Now hear this: God is going to look and sound quite different at the movies this weekend.

Filmgoers are used to the Almighty being depicted with the deep, distinguished voice of a Morgan Freeman or John Huston. But a big twist awaits in the blockbuster “Exodus: Gods and Kings.”

As The New York Times reports, the role of God belongs to 11-year-old British actor Isaac Andrews, who is “stern-eyed, impatient, at times vaguely angelic and at times ‘Children of the Corn’ terrifying.”

The casting is mighty unusual. But many filmgoers won’t be surprised to see the God of the Old Testament portrayed as a harsh and angry figure. In fact, Bible readers often interpret the God of the Old Testament to be much sterner and less loving than the counterpart in the New Testament.

Is there really such a wide gap between these two depictions of God? And what’s behind the Almighty’s seeming fury? For answers, I turned to Mark S. Smith, professor of Bible and Ancient Near Eastern Studies at New York University and author of several books, including this year’s “How Human is God?: Seven Questions about God and Humanity in the Bible.”

Q: One common perception paints the God of the Old Testament as harsh, jealous, and perhaps even vicious, while the God of the New Testament is much more loving and less vengeful. Is this a fair description?

Love and wrath are attributed to God in both the Old and New Testaments. In the New Testament, see "the wrath of God" in John 3:36, Romans 1:18, Ephesians 5:6, Colossians 3:6, and Revelation 19:15. These passages are no less wrathful than what is in the Old Testament.

The same point applies also to divine violence, which is sometimes associated with the Old Testament God. In the New Testament, Jesus is, on occasion, a source of violence: "Do not think that I have come to bring peace upon the earth. I have come to bring not peace but the sword." (Matthew 10:34).

Q: Have you ever seen anyone interpret the God of the Old Testament as an angry child as the “Exodus” movie does?

Not that I know of. This sounds to me like a very modern reading that reads God's anger literally.

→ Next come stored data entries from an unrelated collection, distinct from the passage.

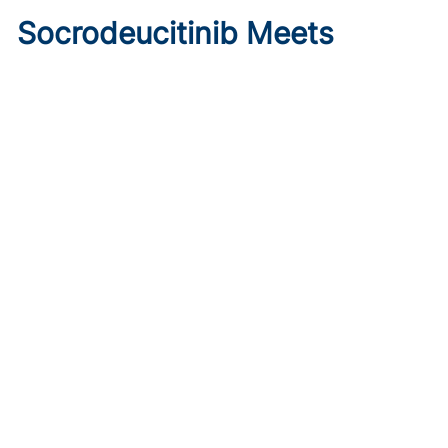
Socrodeucitinib Meets
Primary Endpoint in Phase 2
Psoriasis Study
Published on:
August 7, 2026
Tim Smith
Oral socrodeucitinib 12 mg significantly improved PASI 75
and sPGA responses versus placebo at Week 12 in a 125-
patient phase 2 trial.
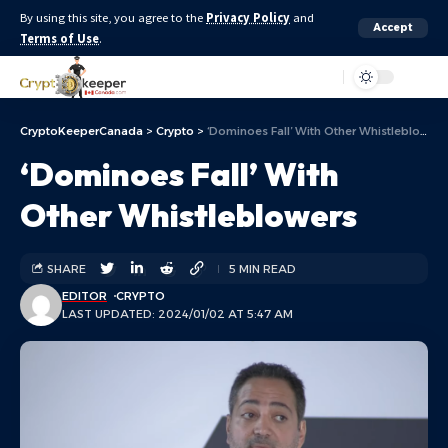
By using this site, you agree to the
Privacy Policy
and
Accept
Terms of Use
.
Aa
CryptoKeeperCanada
>
Crypto
>
‘Dominoes Fall’ With Other Whistleblowers
‘Dominoes Fall’ With
Other Whistleblowers
SHARE
5 MIN READ
EDITOR
CRYPTO
LAST UPDATED: 2024/01/02 AT 5:47 AM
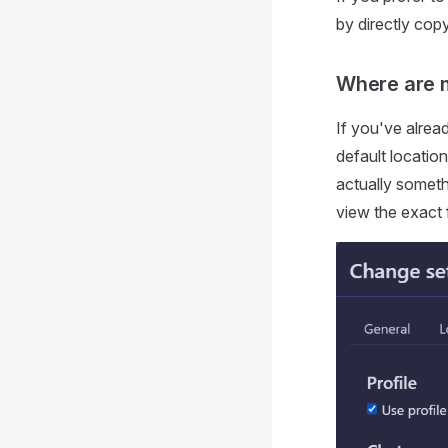
by directly cop
Where are 
If you've alrea
default location
actually someth
view the exact 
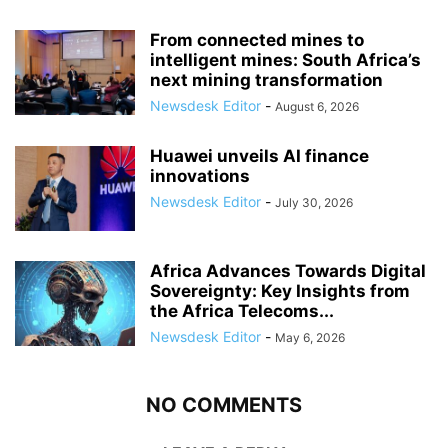
From connected mines to
intelligent mines: South Africa’s
next mining transformation
Newsdesk Editor
-
August 6, 2026
Huawei unveils AI finance
innovations
Newsdesk Editor
-
July 30, 2026
Africa Advances Towards Digital
Sovereignty: Key Insights from
the Africa Telecoms...
Newsdesk Editor
-
May 6, 2026
NO COMMENTS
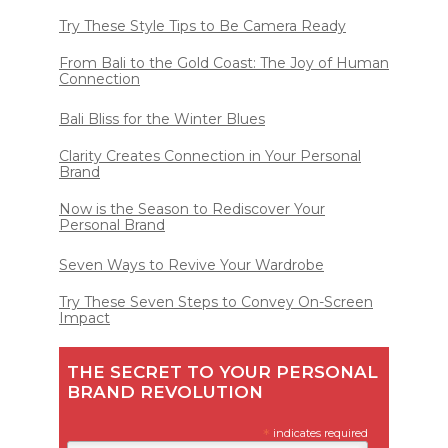
Try These Style Tips to Be Camera Ready
From Bali to the Gold Coast: The Joy of Human
Connection
Bali Bliss for the Winter Blues
Clarity Creates Connection in Your Personal
Brand
Now is the Season to Rediscover Your
Personal Brand
Seven Ways to Revive Your Wardrobe
Try These Seven Steps to Convey On-Screen
Impact
THE SECRET TO YOUR PERSONAL
BRAND REVOLUTION
*
indicates required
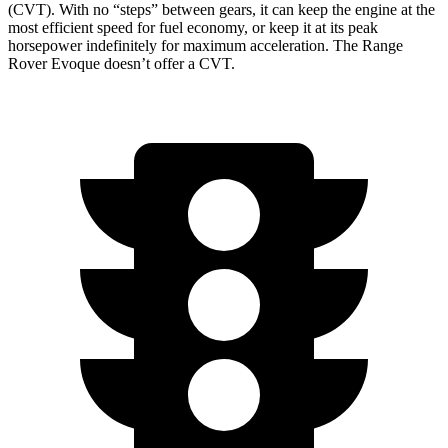
(CVT). With no “steps” between gears, it can keep the engine at the
most efficient speed for fuel economy, or keep it at its peak
horsepower indefinitely for maximum acceleration. The Range
Rover Evoque doesn’t offer a CVT.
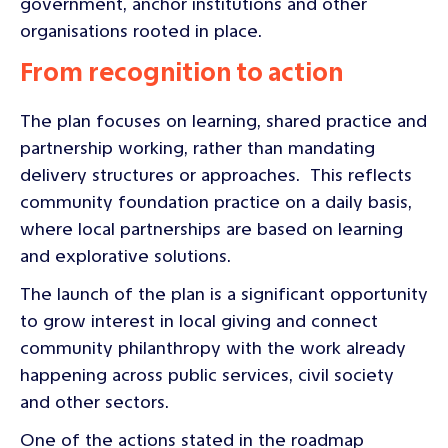
government, anchor institutions and other
organisations rooted in place.
From recognition to action
The plan focuses on learning, shared practice and
partnership working, rather than mandating
delivery structures or approaches. This reflects
community foundation practice on a daily basis,
where local partnerships are based on learning
and explorative solutions.
The launch of the plan is a significant opportunity
to grow interest in local giving and connect
community philanthropy with the work already
happening across public services, civil society
and other sectors.
One of the actions stated in the roadmap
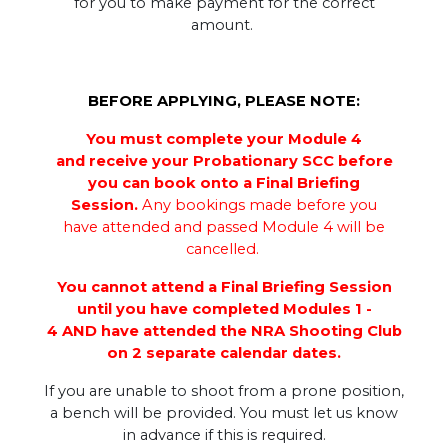
for you to make payment for the correct
amount.
BEFORE APPLYING, PLEASE NOTE:
You must complete your Module 4
and receive your Probationary SCC before
you can book onto a Final Briefing
Session.
Any bookings made before you
have attended and passed Module 4 will be
cancelled.
You cannot attend a Final Briefing Session
until you have completed Modules 1 -
4 AND have attended the NRA Shooting Club
on 2 separate calendar dates.
If you are unable to shoot from a prone position,
a bench will be provided. You must let us know
in advance if this is required.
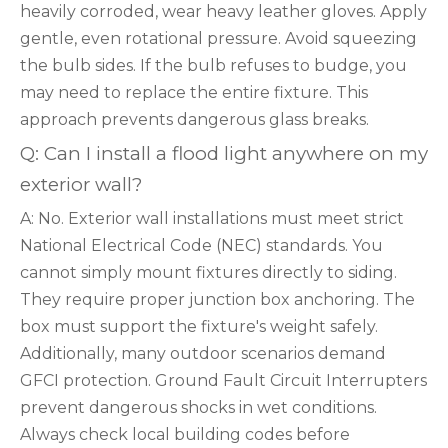
heavily corroded, wear heavy leather gloves. Apply
gentle, even rotational pressure. Avoid squeezing
the bulb sides. If the bulb refuses to budge, you
may need to replace the entire fixture. This
approach prevents dangerous glass breaks.
Q: Can I install a flood light anywhere on my
exterior wall?
A: No. Exterior wall installations must meet strict
National Electrical Code (NEC) standards. You
cannot simply mount fixtures directly to siding.
They require proper junction box anchoring. The
box must support the fixture's weight safely.
Additionally, many outdoor scenarios demand
GFCI protection. Ground Fault Circuit Interrupters
prevent dangerous shocks in wet conditions.
Always check local building codes before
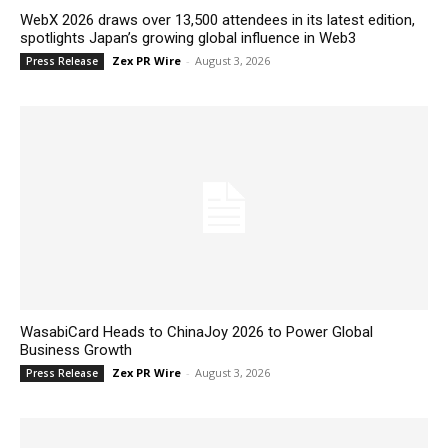
WebX 2026 draws over 13,500 attendees in its latest edition,
spotlights Japan’s growing global influence in Web3
Zex PR Wire
-
August 3, 2026
Press Release
WasabiCard Heads to ChinaJoy 2026 to Power Global
Business Growth
Zex PR Wire
-
August 3, 2026
Press Release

For me, such modern – and often secular – readings seem fundamentalistic.

Sometimes people read the anger of God as expressed in the Bible without asking what it meant or expressed for ancient writers. They simply respond depending on whether they can or can't relate to such divine anger.

Q: What should Bible readers think about when they consider anger of God in the Old Testament?

The anger of God draws on two social models in ancient Israel, a point that is generally overlooked by people who either strongly embrace the God of the Bible or reject this God.

One of these models involves a social authority. As the biblical scholar Deena Grant has shown, anger was considered a "natural" human response to an inappropriate challenge to someone of higher rank, especially within families. When Israel disobeys God, divine anger expresses a concern that Israel does not  want to be in "God's family."

The second model of human anger is the warrior. Warriors were expected to exert intense anger or fury in battle. God as the divine warrior expresses the basic point that God is indeed able to help Israel and wants to help Israel.

Q: What else should readers of the Bible think about when they consider the personality of God?

They should try to avoid making easy generalizations about God.

God is difficult to know, a point that is dramatized in the Book of Job, chapters 1-2, by the difference between what God and "the satan" discuss in heaven and what Job thinks on earth. Humans don't always – and I suspect, often do not – get to know the mind of God.

Randy Dotinga, a Monitor contributor, is president of the American Society of Journalists and Authors.